Davvero l’Italia ma non solo, l’Europa intera ha un grande fascino da raccontare e tramandare secondo me, senza scomodare al solito ed esclusivamente elfi, draghi e orchi. A Natale è uscito il secondo volumetto di Folklore, I Guerrieri del Buio, che ho voluto pubblicare sempre con Epika, proprio per sostenere e dar man forte al coraggio dell’editoria indipendente, ma anche perché Lorella Fontanelli è un editor eccezionale. Il terzo lo sto iniziando proprio in questi giorni e non tarderà ad uscire. Come una fiction televisiva, spero che per i lettori Folklore divenga un appuntamento da svelare lentamente, in attesa magari che qualche broadcaster rifletta sul potenziale audiovisivo del progetto.

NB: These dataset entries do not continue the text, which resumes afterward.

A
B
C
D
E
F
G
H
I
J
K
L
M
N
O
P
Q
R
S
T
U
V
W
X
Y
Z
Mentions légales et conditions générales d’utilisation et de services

Stai lavorando a qualche nuovo progetto editoriale in questo periodo?

Hai voglia! Ma concedimi di prenderla alla larga: a me scrivere piace sopra a ogni altra cosa. Lo faccio quasi come un vizio, quello di immaginare e inventare storie, perché mi piace raccontare e farlo al meglio delle mie possibilità. Quindi posso benissimo vivere la mia vita facendo qualcosa che mi piace senza nessun riconoscimento. Il mio grande difetto è che sono molto ingenuo politicamente e questo fa di me un uomo solo. Vorrei farti una piccola confessione: ho vissuto i miei ultimi due anni di vita nella disperata ricerca di fare della scrittura una professione, d’inserirmi a qualche livello nell’industria cinematografica come autore, per realizzare il più possibile e cercare denaro, mandando mail ovunque e in tanti altri modi. Sono stati gli anni più brutti della mia vita. Quindi dico al Diavolo il denaro e al Diavolo la politica, per me sono veleno. Sto bene a scrivere per il solo piacere di raccontare e continuerò a farlo come ho sempre fatto finché mi sembrerà di avere qualcosa da dire. Se nel frattempo qualcuno vorrà leggere qualcosa di mio può contattarmi quando vuole, sono facilmente reperibile. Io ci sono.
Per questo attualmente spazio parecchio dove mi porta il cuore, sto cercando di collocare un progetto per il centenario di una storia sconosciuta: la storia degli Arditi del Popolo e i loro fondatori, che a costo della vita realizzarono la prima resistenza rossa che contrastò il fascismo sul nascere, una storia interessantissima e volutamente occultata dalla storiografia italiana. Parallelamente ho un paio di progetti horror che ritengo abbiano buone potenzialità e che spero di avviare una volta che il progetto di Cattre mi darà dei responsi. E poi ho Folklore, che se andrà benino non è detto non affianchi con un progetto gemello, legato al Vaticano Occulto, un progetto dove ho raccolto molte conoscenze per passione e vorrei raccontare prima o poi. Non ultimo la speranza volge come fine, al tentativo di fondare una società di produzione che se tutto va come deve andare, divenga una sorta di “Blumhouse italiana” specializzata in sviluppo e produzione di progetti di genere fantastico usciti non solo dalla mia penna. Grazie Max!